CultureLes échos littéraires d'Annie HuetLittérature

Sabine Wespieser : « L’édition est un exercice d’admiration »

Ce mercredi, au célèbre Fleur de Loire, Annie Huet reçoit Claire Berest pour son nouveau livre “L’épaisseur d’un cheveu », publié aux éditions Albin Michel. L’occasion de faire un retour sur un précédent rendez-vous littéraire, avec Martine Van Woerkens, qui a publié son premier roman : « Les faiseurs d’anges » (Sabine Wespieser éditeur). Une rencontre à l’Hôtel de Ville de Blois avec justement son éditrice, Sabine Wespieser.

Comment est parvenu le manuscrit de la première à la seconde ? Par Nancy Huston, femme de lettres franco-canadienne. « J’aime beaucoup quand les manuscrits arrivent par réseau au sens positif du terme, a expliqué Sabine Wespieser. C’est à dire le réseau par complicité, amitié, partage d’admiration. Concernant Les faiseurs d’anges, j’ai immédiatement été happée par le rythme et cette manière de parler féminisme sans faire passer la femme pour une victime. Ce texte combattant m’a énormément plu. J’ai appelé Martine et nous avons commencé à travailler, parce que je n’avais pas que des compliments à lui faire. Le travail d’un éditeur c’est comme celui d’un acuponcteur : il pointe là où ça fait mal, simplement. Quand je reçois un texte qui commence formidablement, à toute vitesse, je vois la puissance romanesque et l’imagination, et quand il y a des passages de commentaires, je bute, et je le dis à Martine. Je veux que le texte donne le son le plus plein possible. Pour reprendre une expression chère à Claire Keegan, “écrire, ce n’est pas expliquer mais suggérer”. Moi, j’ai ça en tête quand j’édite un texte. La littérature à cette capacité de porter des situations et des mondes à travers une langue, et c’est aussi une façon de construire des personnages, et des dialogues. Je pense au texte avant tout et ma conviction de le livrer aux lecteurs. Je ne pense pas à la réception, et ce qui pourrait plaire. L’édition est un exercice d’admiration. Je fais un travail de passeuse. »

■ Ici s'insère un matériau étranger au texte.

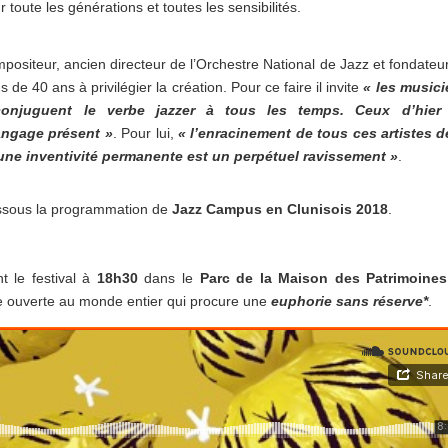
r toute les générations et toutes les sensibilités.
mpositeur, ancien directeur de l’Orchestre National de Jazz et fondateu
de 40 ans à privilégier la création. Pour ce faire il invite
« les musici
njuguent le verbe jazzer à tous les temps. Ceux d’hier
angage présent »
. Pour lui,
« l’enracinement de tous ces artistes d
ne inventivité permanente est un perpétuel ravissement »
.
ssous la programmation de
Jazz Campus en Clunisois 2018
.
t le festival à
18h30
dans le
Parc de la Maison des Patrimoines
 ouverte au monde entier qui procure une
euphorie sans réserve*
.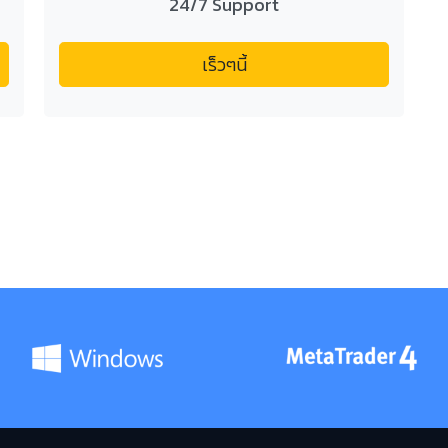
24/7 Support
เร็วๆนี้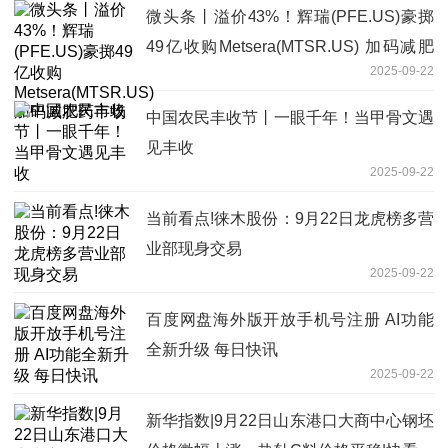
微头条丨溢价43%！辉瑞(PFE.US)豪掷
49亿收购Metsera(MTSR.US) 加码减肥
2025-09-22
药市场
中国农民丰收节丨一眼千年！当甲骨文遇
见丰收
2025-09-22
当前看点!徕木股份：9月22日龙虎榜多营
业部现身交易
2025-09-22
百度网盘海外版开放手机号注册 AI功能
全新升级 每日快讯
2025-09-22
新华指数|9月22日山东港口大商中心钢坯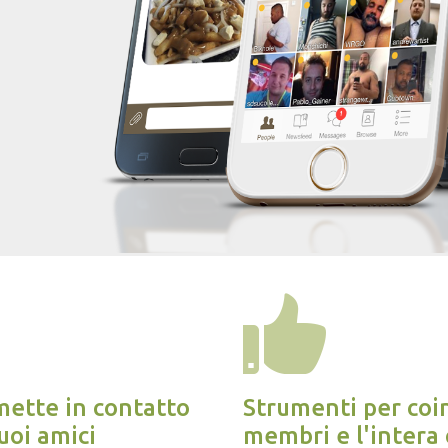
ette in contatto
Strumenti per coin
uoi amici
membri e l'intera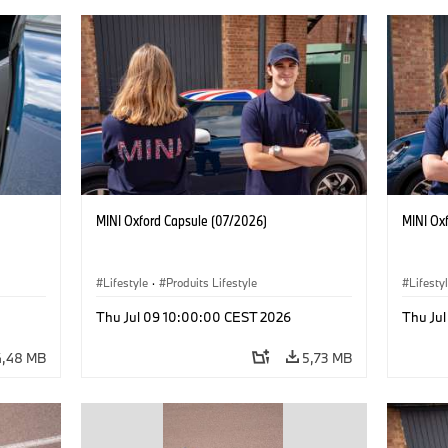
MINI Oxford Capsule (07/2026)
MINI Ox
Lifestyle
·
Produits Lifestyle
Lifesty
Thu Jul 09 10:00:00 CEST 2026
Thu Ju
4,48 MB
5,73 MB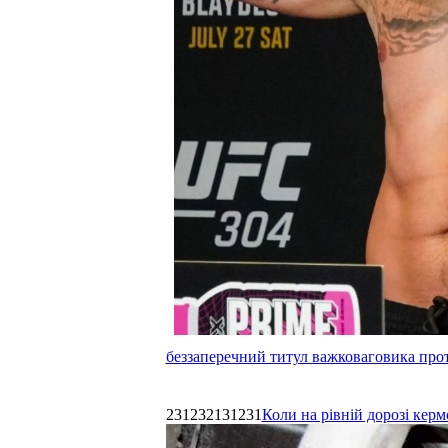
беззаперечний титул важковаговика прот
231232131231
Коли на рівній дорозі керм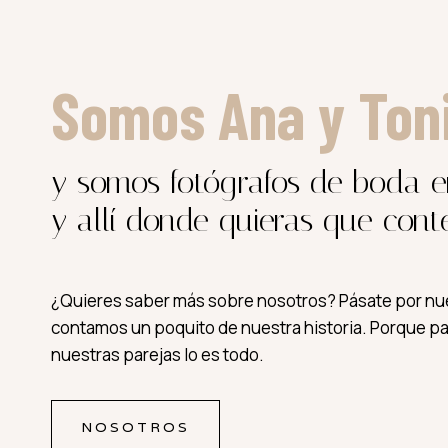
Somos Ana y Ton
y somos fotógrafos de boda e
y allí donde quieras que cont
¿Quieres saber más sobre nosotros? Pásate por nue
contamos un poquito de nuestra historia. Porque pa
nuestras parejas lo es todo.
NOSOTROS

Sabine Wespieser, à la tête de sa maison d’édition éponyme, s’est forgée une réputation dans le monde littéraire grâce à une sélection d’œuvres. Avec environ dix titres publiés chaque année depuis presque 22 ans, elle a su créer un catalogue distinct et remarquable. « C’est très difficile de répondre à la question de la ligne éditoriale car cela reviendrait à me demander comment et pourquoi je choisis des livres, mais je les choisis à l’émotion, à l’admiration, sur des critères de langue. Si je suis devenue éditrice c’est parce que j’étais et je reste une grande lectrice. Une maison d’édition, c’est un lieu, physique, où sont rassemblés des auteurs qui ont des liens les uns avec les autres. Mais, vous parler de mes choix c’est comme faire un portrait chinois. Il y a un catalogue irlandais très fort, un catalogue haïtien aussi, et il y a une ligne de fuite d’émancipation féminine dans ce catalogue. Il y a par exemple des textes où se croisent la question de l’exil, du post-colonial pour le dire autrement, et la question du féminisme. Il y a quelque chose que j’espère cohérent en tout cas. »

Sabine Wespieser

Cette philosophie éditoriale se reflète particulièrement dans la publication de premiers romans, qui représente pour elle bien plus qu’une simple addition au catalogue. Ces œuvres sont vues comme le début d’un voyage littéraire, promettant une évolution et un enrichissement futurs de la littérature. « Ce qui pousse à publier un premier roman, c’est que cela représente le sel du métier. Editer, c’est découvrir, éditer c’est aussi construire un catalogue. Editer un premier roman c’est toujours une promesse, la promesse d’une œuvre en devenir. Là, il y a une décrue dans la publication du premier roman. Et c’est heureux parce qu’il y a eu; pendant quelques années, les vils mercantiles qui se sont emparés du phénomène pour en faire une niche marketing. On a eu des festivals du premier roman, des journaux qui se sont intéressés au premier roman, etc. Je ne parle pas du prix Roblès qui existait bien avant tout ça… Mais il y a eu des années avec 150 premiers romans. Et on s’est rendu compte qu’il n’y avait que 60% de deuxième roman. Petit à petit l’intérêt s’est émoussé. Mais un premier roman c’est un acte fort pour un éditeur. Je ne publie pas juste un texte, je publie le profil d’un écrivain. Cela s’inscrit dans un long terme. »

Dans ses réflexions, Sabine Wespieser illustre la complexité et la beauté de l’édition, mettant en lumière son rôle crucial dans la découverte et la promotion de nouveaux talents littéraires.